Unlike other stops on this tour, Friday’s show had no special celebrity guests (which was most definitely a good thing), and Brian Jones replacement Mick Taylor was a welcome guest on a particularly effective run-through of 1968 horror-house classic “Midnight Rambler”. Taylor, being the only Stone, past or present, to not remain waifishly thin, looked out of place with his tiny ex-colleagues, but when he ripped into one of his trademark leads it was a reminder of how for a time he was the glue that held that band together, while drugs, fame, and incompetence almost completely derailed the band. On the one hand, it must be kind of sad that Taylor will have to go back to his life of relative anonymity while the rest of the Stones get to be the Stones day and night for the rest of their lives; on the other, he was probably right when he said that had he stayed in the band, it would have killed him. His 1974 departure nearly destroyed the band, and I could be wrong but I swear I detected a note of anger in the eyes of Richards every time Taylor tore into a lead, as if Richards was thinking “Who the fuck is this guy, and what is he doing on my stage?”

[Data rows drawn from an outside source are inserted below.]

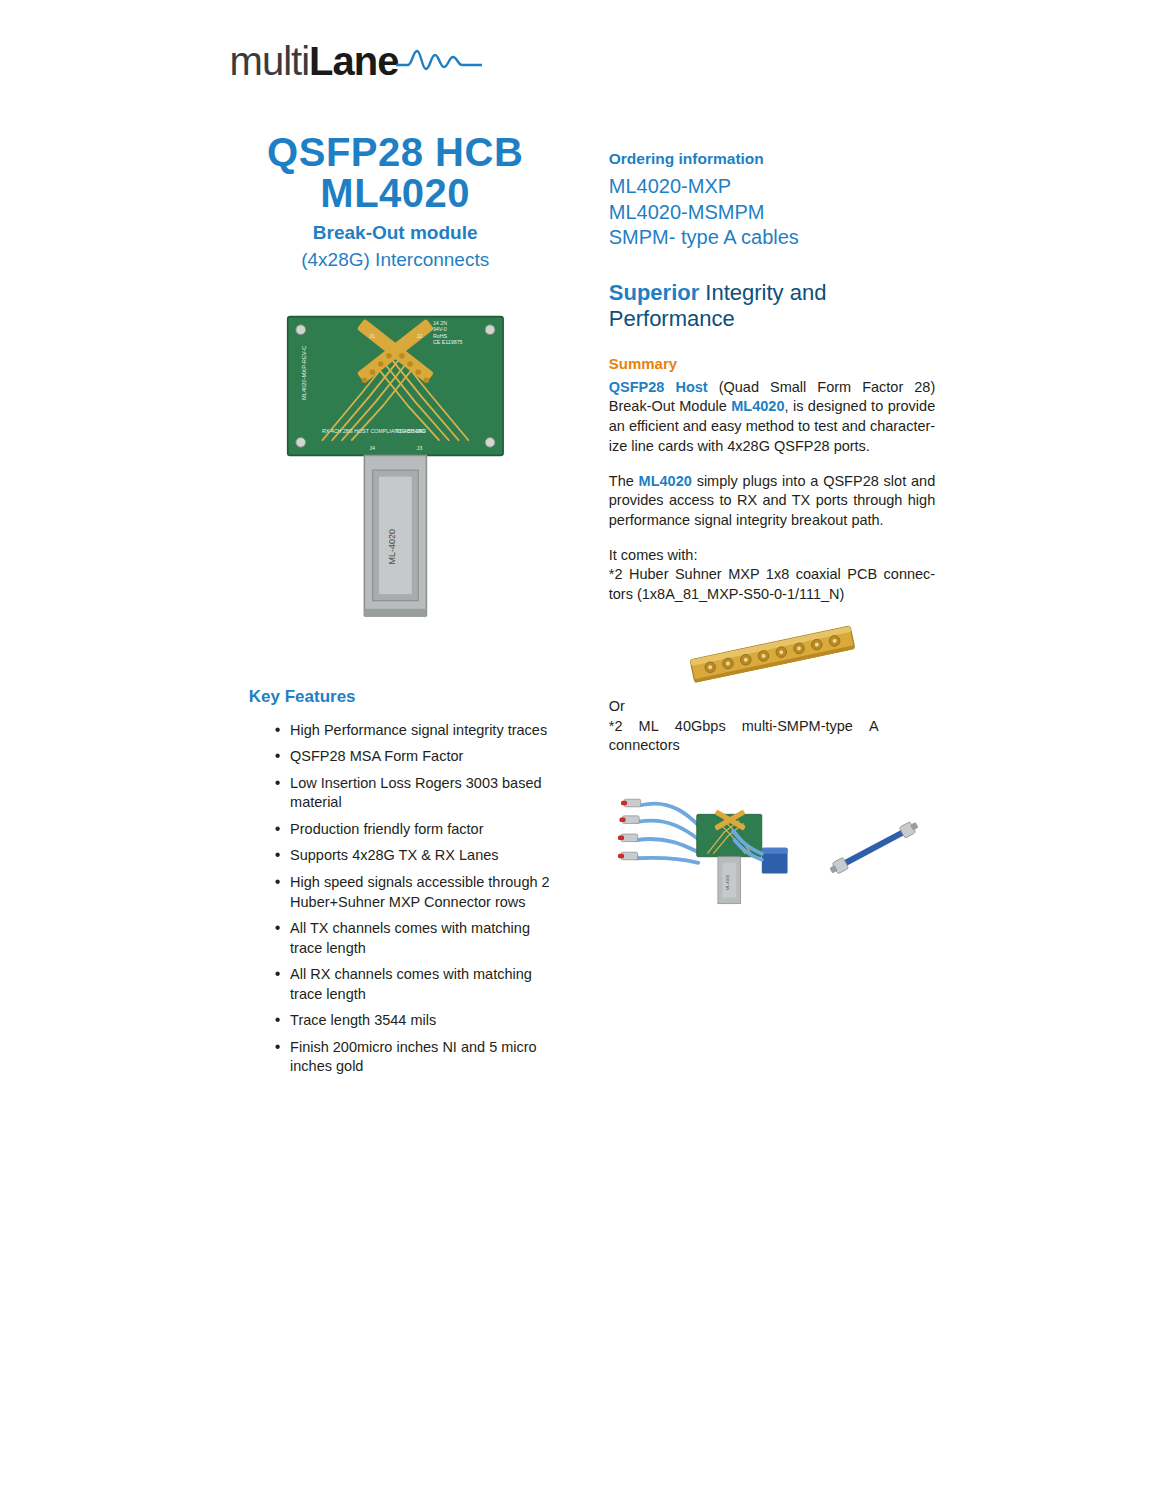multi Lane
QSFP28 HCBML4020
Break-Out module
(4x28G) Interconnects
ML4020-MXP-REV-C RoHS CE E119875 94V-0 14 2N RX 4CH 28G HOST COMPLIANCE BOARD TX 4CH 28G J1 J2 J4 J3 ML-4020
Key Features
High Performance signal integrity traces
QSFP28 MSA Form Factor
Low Insertion Loss Rogers 3003 based material
Production friendly form factor
Supports 4x28G TX & RX Lanes
High speed signals accessible through 2 Huber+Suhner MXP Connector rows
All TX channels comes with matching trace length
All RX channels comes with matching trace length
Trace length 3544 mils
Finish 200micro inches NI and 5 micro inches gold
Ordering information
ML4020-MXP
ML4020-MSMPM
SMPM- type A cables
Superior Integrity and Performance
Summary
QSFP28 Host (Quad Small Form Factor 28) Break-Out Module ML4020, is designed to provide an efficient and easy method to test and characterize line cards with 4x28G QSFP28 ports.
The ML4020 simply plugs into a QSFP28 slot and provides access to RX and TX ports through high performance signal integrity breakout path.
It comes with:
*2 Huber Suhner MXP 1x8 coaxial PCB connectors (1x8A_81_MXP-S50-0-1/111_N)
Or
*2 ML 40Gbps multi-SMPM-type A connectors
ML-4020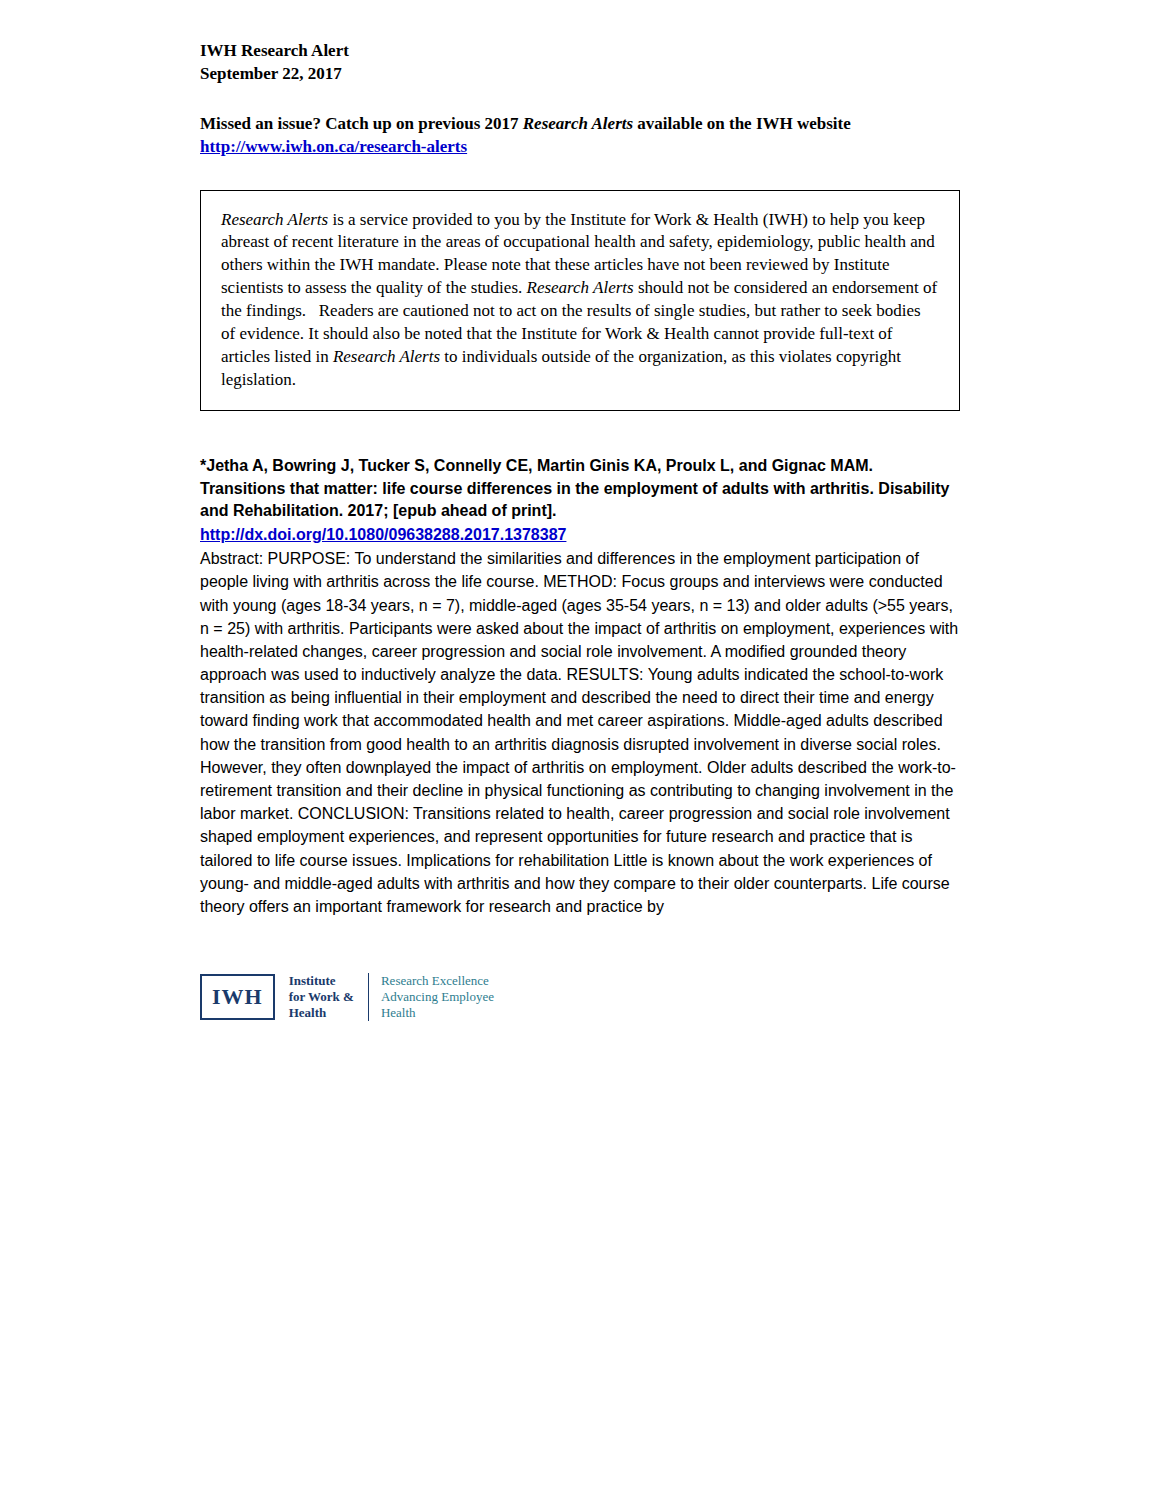IWH Research Alert
September 22, 2017
Missed an issue? Catch up on previous 2017 Research Alerts available on the IWH website http://www.iwh.on.ca/research-alerts
Research Alerts is a service provided to you by the Institute for Work & Health (IWH) to help you keep abreast of recent literature in the areas of occupational health and safety, epidemiology, public health and others within the IWH mandate. Please note that these articles have not been reviewed by Institute scientists to assess the quality of the studies. Research Alerts should not be considered an endorsement of the findings. Readers are cautioned not to act on the results of single studies, but rather to seek bodies of evidence. It should also be noted that the Institute for Work & Health cannot provide full-text of articles listed in Research Alerts to individuals outside of the organization, as this violates copyright legislation.
*Jetha A, Bowring J, Tucker S, Connelly CE, Martin Ginis KA, Proulx L, and Gignac MAM. Transitions that matter: life course differences in the employment of adults with arthritis. Disability and Rehabilitation. 2017; [epub ahead of print].
http://dx.doi.org/10.1080/09638288.2017.1378387
Abstract: PURPOSE: To understand the similarities and differences in the employment participation of people living with arthritis across the life course. METHOD: Focus groups and interviews were conducted with young (ages 18-34 years, n = 7), middle-aged (ages 35-54 years, n = 13) and older adults (>55 years, n = 25) with arthritis. Participants were asked about the impact of arthritis on employment, experiences with health-related changes, career progression and social role involvement. A modified grounded theory approach was used to inductively analyze the data. RESULTS: Young adults indicated the school-to-work transition as being influential in their employment and described the need to direct their time and energy toward finding work that accommodated health and met career aspirations. Middle-aged adults described how the transition from good health to an arthritis diagnosis disrupted involvement in diverse social roles. However, they often downplayed the impact of arthritis on employment. Older adults described the work-to-retirement transition and their decline in physical functioning as contributing to changing involvement in the labor market. CONCLUSION: Transitions related to health, career progression and social role involvement shaped employment experiences, and represent opportunities for future research and practice that is tailored to life course issues. Implications for rehabilitation Little is known about the work experiences of young- and middle-aged adults with arthritis and how they compare to their older counterparts. Life course theory offers an important framework for research and practice by
IWH
Institute
for Work &
Health
Research Excellence
Advancing Employee
Health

Richards has, though, earned his right to jealously guard his kingdom, for it is ultimately his and the other three principles’ to hold onto. As Keith and the band ended the night with a fantastically elongated version of “Satisfaction,” that ditty that famously came to Richards in a dream in 1965, it was clear that, for at least another season, both of these songs and this entity called The Rolling Stones, would continue to be theirs to do with as they wished — and it was difficult to do anything but raise up fists in pure unfettered adulation.